Die von den Gemeinden vorgeschlagenen Projekte werden von Ausschüssen bewertet, die unter dem Wirtschafts- und Agrarrat von Nord- und Ostsyrien eingerichtet wurden. Bei dieser Bewertung werden die besonderen Merkmale jedes Kantons und jeder Gemeinde berücksichtigt. Im Projekt muss klar angegeben werden, ob das Kapital von den Antragstellern selbst bereitgestellt wird oder ob Unterstützung durch die Verwaltung beantragt wird. Genossenschaften können auf beide Arten gegründet werden.

Wenn beispielsweise drei bis fünf Personen eine Genossenschaft gründen möchten, müssen sie ein schriftliches Projekt bei ihrem jeweiligen Kanton oder Stadtrat einreichen. Wird der Vorschlag genehmigt, wird eine formelle Vereinbarung getroffen.

Temporäre und langfristige Kooperativen

Es gibt auch temporäre Genossenschaften, die aufgelöst werden, sobald ihre Ziele erreicht sind. Im Gegensatz dazu gibt es langfristige Genossenschaften, beispielsweise solche, die um eine fabrikähnliche Produktion herum strukturiert sind. Die Vorschriften legen die Rechte und rechtlichen Rahmenbedingungen für Genossenschaftsmitglieder sowie die Funktionsweise der Fördermittel klar fest.

All diese Informationen werden allen Genossenschaftsmitgliedern transparent mitgeteilt. In regelmäßigen Sitzungen diskutieren die Mitglieder offen darüber, was verkauft wurde, wie viel Einkommen erzielt wurde, welche Fehler oder Mängel aufgetreten sind und andere relevante Themen. Außerdem finden jährliche Versammlungen statt, um den Fortschritt und die Ausrichtung der geleisteten Arbeit zu bewerten.

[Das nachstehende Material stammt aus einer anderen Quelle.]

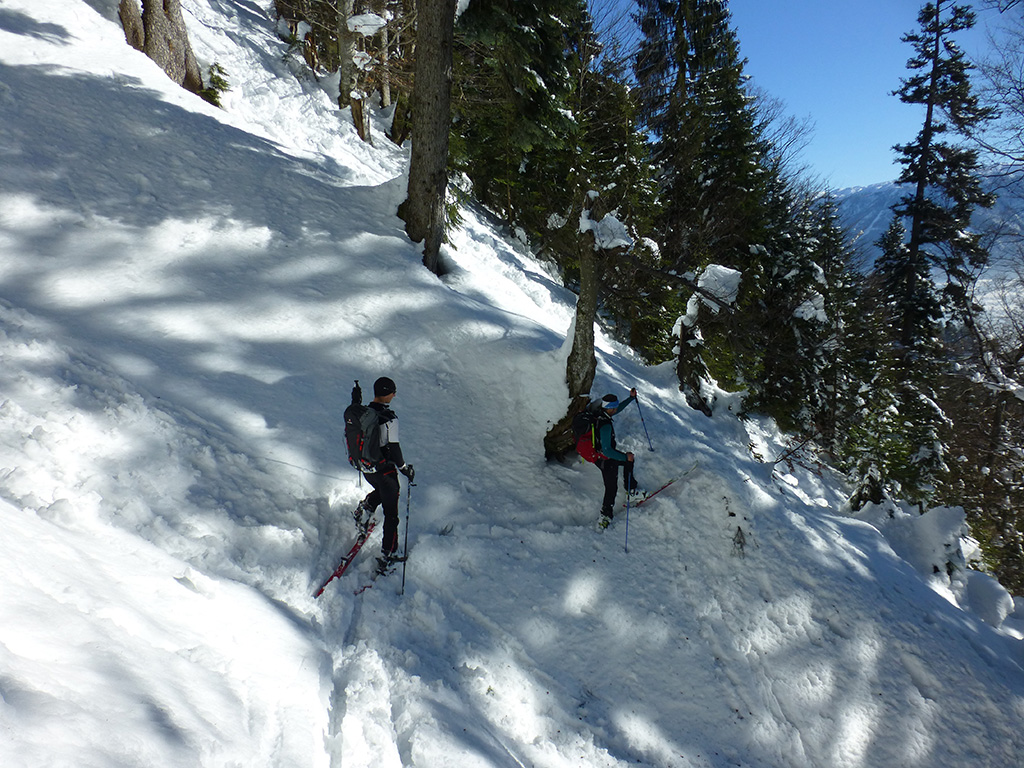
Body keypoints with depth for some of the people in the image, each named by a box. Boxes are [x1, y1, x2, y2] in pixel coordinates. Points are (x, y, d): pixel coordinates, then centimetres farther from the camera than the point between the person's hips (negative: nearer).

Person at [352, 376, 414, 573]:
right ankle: (387, 557, 12)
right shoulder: (389, 418, -24)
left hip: (365, 469, 6)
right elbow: (394, 448, -22)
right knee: (391, 514, 8)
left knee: (380, 492, 38)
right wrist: (405, 468, -7)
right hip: (384, 470, -6)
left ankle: (364, 511, 18)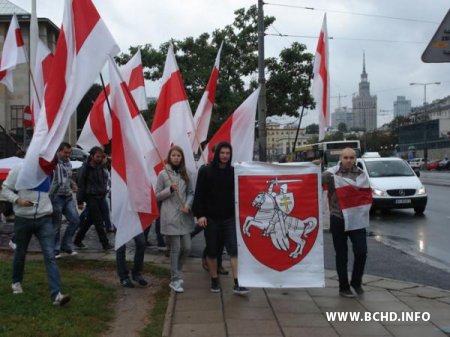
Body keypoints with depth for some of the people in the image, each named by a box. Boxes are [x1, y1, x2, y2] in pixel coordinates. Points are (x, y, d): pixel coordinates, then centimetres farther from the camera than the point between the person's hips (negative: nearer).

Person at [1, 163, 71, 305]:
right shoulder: (19, 170, -8)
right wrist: (18, 200, -19)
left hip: (44, 219, 1)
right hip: (23, 219, -1)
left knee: (50, 256, -11)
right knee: (20, 253, 17)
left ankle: (56, 294, -17)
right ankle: (16, 282, 45)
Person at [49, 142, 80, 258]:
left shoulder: (68, 163, 13)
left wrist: (72, 184, 8)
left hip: (68, 196, 7)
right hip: (56, 197, -7)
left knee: (75, 220, 5)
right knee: (56, 225, 2)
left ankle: (65, 245, 20)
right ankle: (55, 249, 15)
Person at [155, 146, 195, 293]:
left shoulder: (185, 174, 10)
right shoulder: (163, 174, -2)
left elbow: (191, 193, 11)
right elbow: (157, 196, 1)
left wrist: (188, 205, -6)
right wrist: (170, 189, -15)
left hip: (184, 216, 4)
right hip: (170, 216, -4)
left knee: (187, 247, 6)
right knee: (175, 248, -2)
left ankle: (176, 272, 31)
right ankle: (175, 280, 10)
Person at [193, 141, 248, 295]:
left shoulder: (233, 172, 4)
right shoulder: (205, 171, -3)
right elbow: (199, 195, -5)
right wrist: (200, 214, -12)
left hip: (229, 218, 1)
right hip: (210, 218, -1)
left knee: (234, 249, -6)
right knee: (212, 251, 9)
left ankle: (237, 283, -6)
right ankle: (214, 280, 23)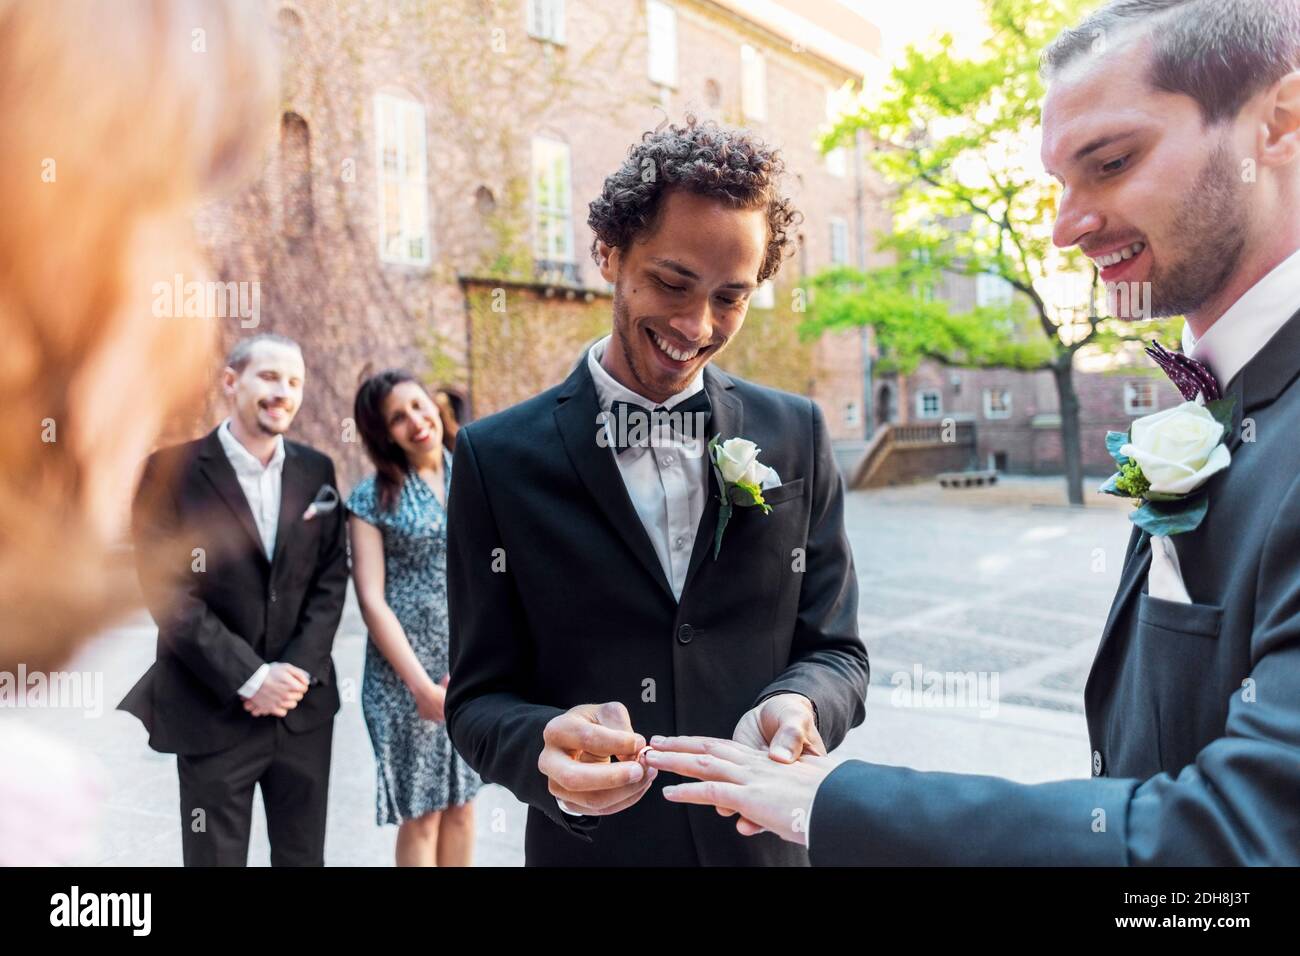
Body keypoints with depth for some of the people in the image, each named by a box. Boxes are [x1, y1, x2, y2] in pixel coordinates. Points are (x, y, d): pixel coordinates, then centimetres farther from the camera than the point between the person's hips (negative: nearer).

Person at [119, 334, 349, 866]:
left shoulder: (316, 471, 5)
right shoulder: (172, 471, -7)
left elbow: (332, 579, 3)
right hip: (213, 712, -3)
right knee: (215, 857, 10)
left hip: (304, 706, 4)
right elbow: (167, 592, -12)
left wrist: (297, 672, -9)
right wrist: (251, 678, -15)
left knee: (303, 855, 15)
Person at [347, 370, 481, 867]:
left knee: (461, 801, 14)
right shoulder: (372, 497, -5)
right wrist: (422, 684, -14)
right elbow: (372, 600, -9)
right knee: (421, 814, 7)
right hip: (405, 674, -3)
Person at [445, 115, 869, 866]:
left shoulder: (798, 436, -4)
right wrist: (547, 752, -29)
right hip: (593, 846, -1)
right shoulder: (498, 458, -10)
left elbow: (838, 652, -2)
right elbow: (480, 697, -8)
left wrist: (800, 705, -24)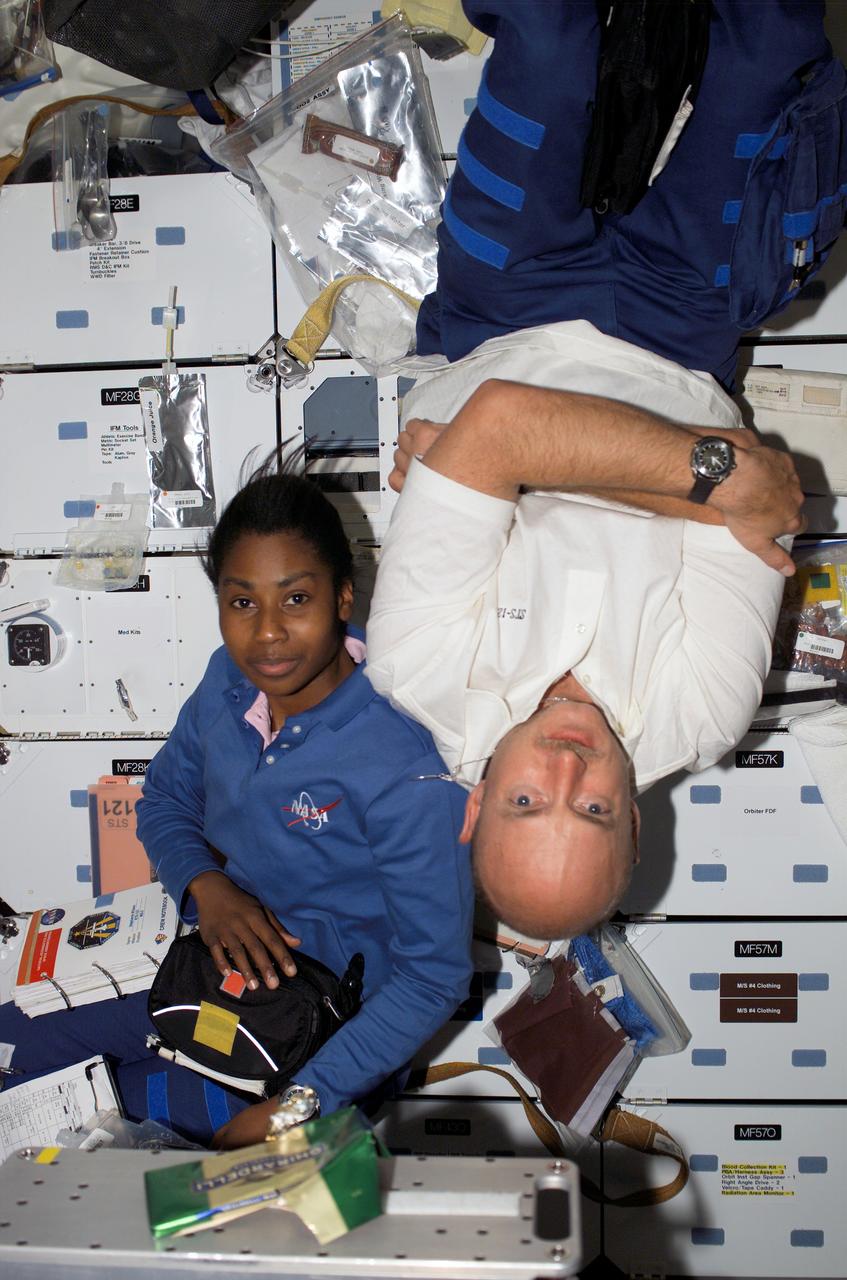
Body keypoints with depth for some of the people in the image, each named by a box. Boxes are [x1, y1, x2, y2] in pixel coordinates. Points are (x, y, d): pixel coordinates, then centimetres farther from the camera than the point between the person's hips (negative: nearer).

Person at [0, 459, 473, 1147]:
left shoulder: (401, 768, -28)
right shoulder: (229, 679, -8)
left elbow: (436, 974, -21)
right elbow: (163, 800, 10)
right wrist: (204, 884, -12)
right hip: (216, 962, 6)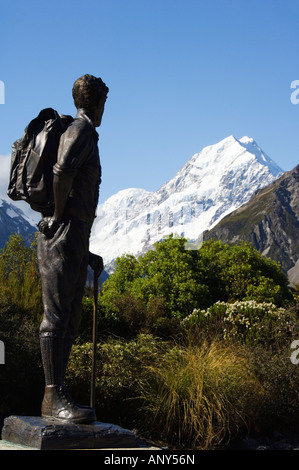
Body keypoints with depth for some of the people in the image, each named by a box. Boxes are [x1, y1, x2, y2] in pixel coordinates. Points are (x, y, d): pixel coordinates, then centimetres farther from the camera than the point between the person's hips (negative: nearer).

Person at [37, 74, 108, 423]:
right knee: (57, 315, -11)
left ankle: (54, 399, 9)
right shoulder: (81, 130, -4)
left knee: (70, 320, 7)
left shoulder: (84, 134, 27)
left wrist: (86, 253, 26)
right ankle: (54, 397, -12)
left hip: (74, 241, 10)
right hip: (62, 234, -10)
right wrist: (59, 216, -14)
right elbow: (62, 171, -27)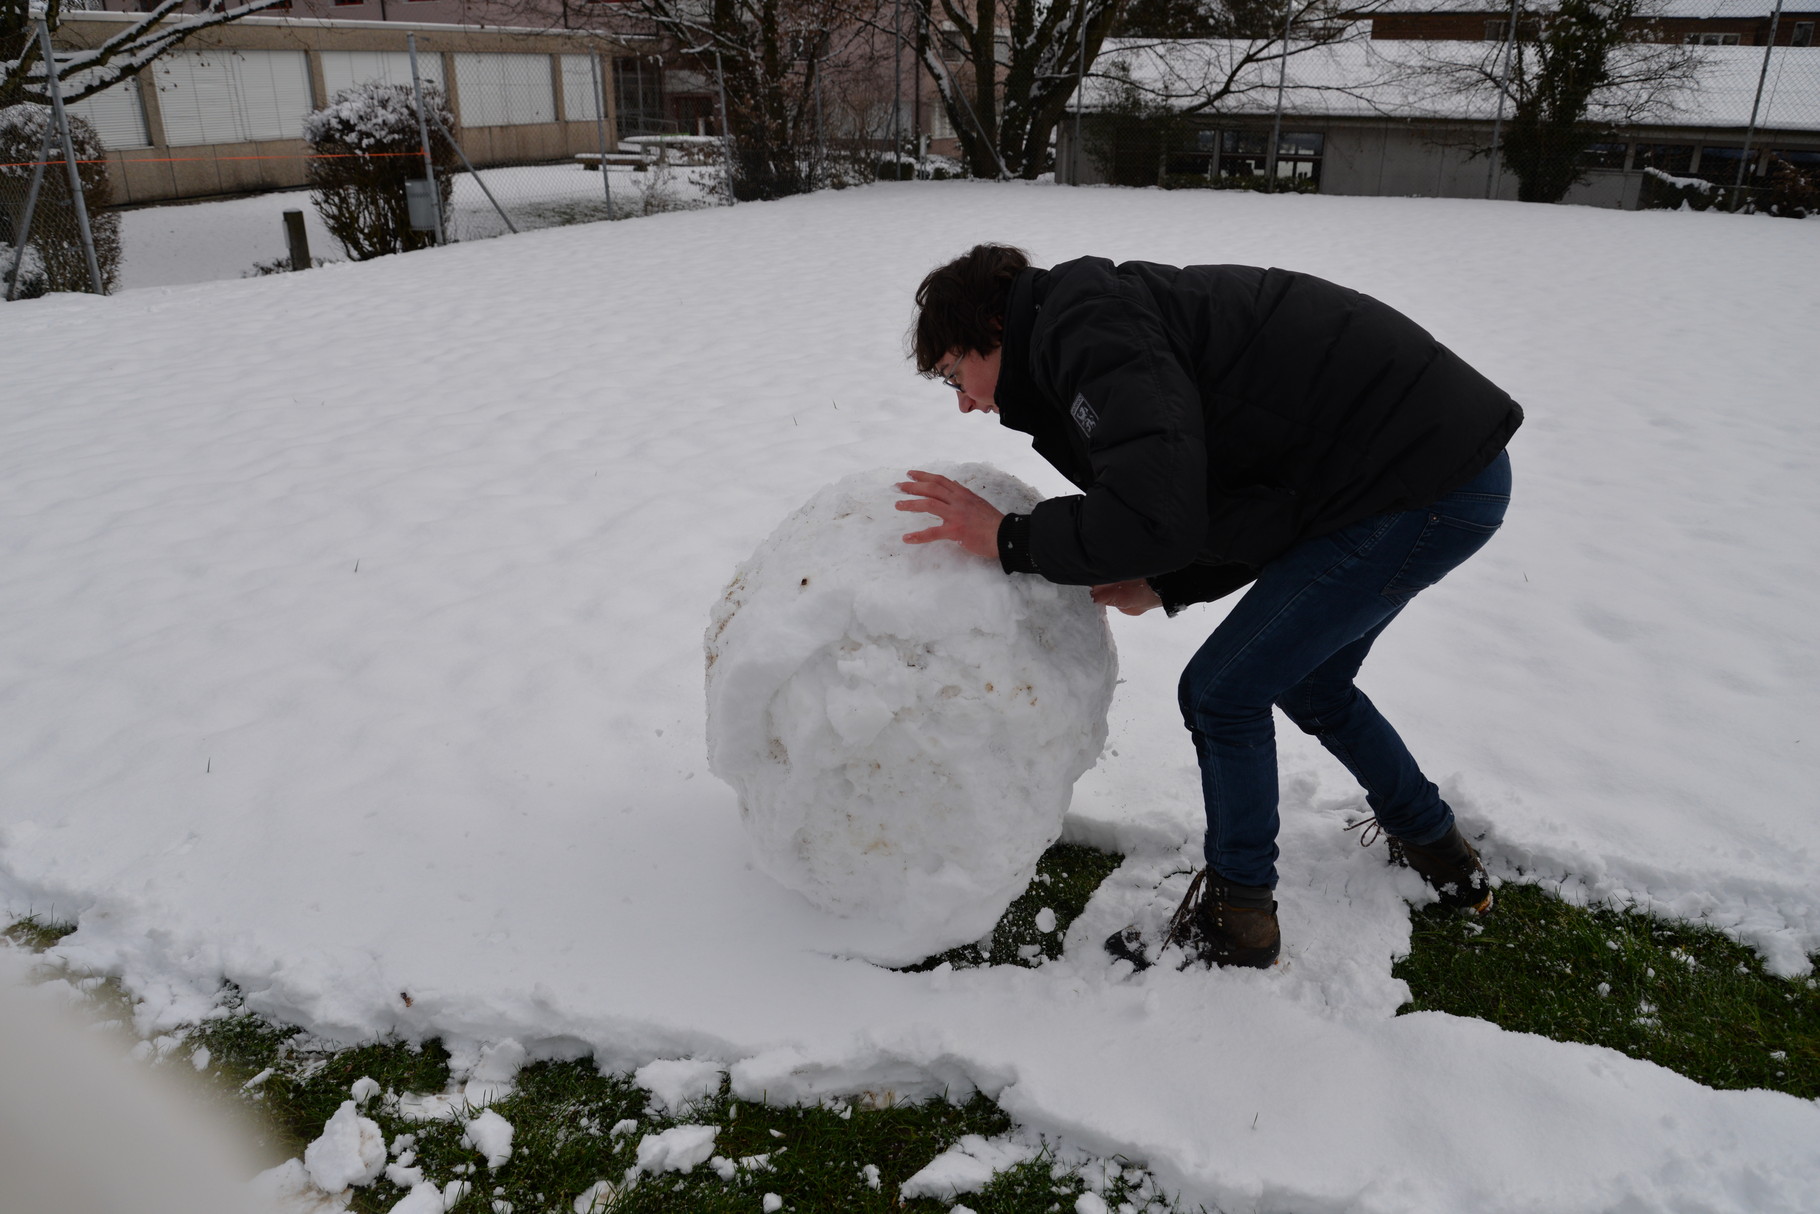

Die Transformation des sozialen Bewusstseins

Wir setzen unsere Bemühungen zur Entwicklung dieses Systems fort, indem wir an einer mentalen und ideologischen Transformation arbeiten. Eine unserer größten Herausforderungen ist es, den Einfluss vergangener gescheiterter Modelle zu überwinden, die noch immer im kollektiven Gedächtnis der Gesellschaft nachwirken. Oft hört man: „Viele von Wohlfahrtsstaaten entwickelte Genossenschaftssysteme sind gescheitert.“ Als Antwort darauf versuchen wir, der Gesellschaft den Unterschied und das Potenzial unseres eigenen Modells verständlich zu machen. Wenn praktische Ergebnisse sichtbar werden, wächst das Vertrauen, und mit dem Vertrauen kommt auch eine größere Beteiligung.